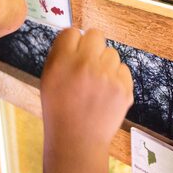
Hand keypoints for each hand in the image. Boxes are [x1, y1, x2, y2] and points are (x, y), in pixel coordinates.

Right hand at [40, 28, 133, 152]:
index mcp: (61, 62)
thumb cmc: (60, 110)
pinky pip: (123, 69)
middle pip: (95, 35)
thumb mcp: (48, 79)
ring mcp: (107, 76)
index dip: (73, 43)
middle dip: (92, 47)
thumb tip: (75, 34)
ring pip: (111, 53)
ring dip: (105, 64)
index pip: (72, 32)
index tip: (73, 53)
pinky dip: (116, 78)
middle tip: (87, 64)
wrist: (77, 141)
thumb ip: (60, 55)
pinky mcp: (123, 88)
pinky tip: (105, 93)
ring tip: (96, 84)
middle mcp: (85, 65)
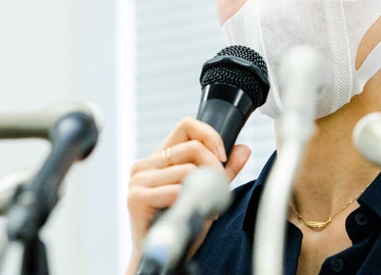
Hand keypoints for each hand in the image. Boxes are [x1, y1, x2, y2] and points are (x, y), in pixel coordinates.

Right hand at [125, 117, 250, 272]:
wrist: (162, 253)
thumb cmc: (179, 222)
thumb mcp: (205, 190)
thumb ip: (223, 171)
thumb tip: (243, 150)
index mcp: (159, 158)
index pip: (186, 126)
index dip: (209, 135)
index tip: (222, 156)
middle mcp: (145, 165)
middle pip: (192, 147)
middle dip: (214, 168)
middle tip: (218, 188)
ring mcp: (138, 180)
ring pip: (187, 170)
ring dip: (203, 189)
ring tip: (203, 206)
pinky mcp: (137, 198)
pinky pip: (176, 191)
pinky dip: (189, 202)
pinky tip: (190, 214)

▬▬▬

Set down the entries above exactly, and keep every picture out of your copy.

Hand keypoints for each hand in the image. Boxes are [x1, y1, x2, y2] and points are (x, y), in pixel coordinates.

Right hand at [40, 28, 133, 152]:
index mcp: (61, 62)
thumb cmc: (60, 110)
pinky pip: (123, 69)
middle pip: (95, 35)
thumb mcp: (48, 79)
ring mcp: (107, 76)
index dip: (73, 43)
middle dip: (92, 47)
thumb tip: (75, 34)
ring pip: (111, 53)
ring dip: (105, 64)
index pip: (72, 32)
index tip: (73, 53)
pinky dip: (116, 78)
middle tip: (87, 64)
wrist: (77, 141)
thumb ip: (60, 55)
pinky mcp: (123, 88)
pinky tip: (105, 93)
ring tip: (96, 84)
middle mcp: (85, 65)
Hand keypoints for each hand in the image. Boxes are [x1, y1, x2, y2] and points are (x, y), in pixel coordinates.

Right hand at [125, 117, 250, 272]:
wrist: (162, 253)
thumb cmc: (179, 222)
thumb mcp: (205, 190)
thumb ip: (223, 171)
thumb tip: (243, 150)
index mcp: (159, 158)
index pip: (186, 126)
index dip: (209, 135)
index tip: (222, 156)
middle mcp: (145, 165)
middle pip: (192, 147)
middle dip: (214, 168)
middle tip: (218, 188)
ring mcp: (138, 180)
ring pip: (187, 170)
ring dip: (203, 189)
ring tip: (203, 206)
pinky mcp: (137, 198)
pinky pip: (176, 191)
pinky dip: (189, 202)
pinky tip: (190, 214)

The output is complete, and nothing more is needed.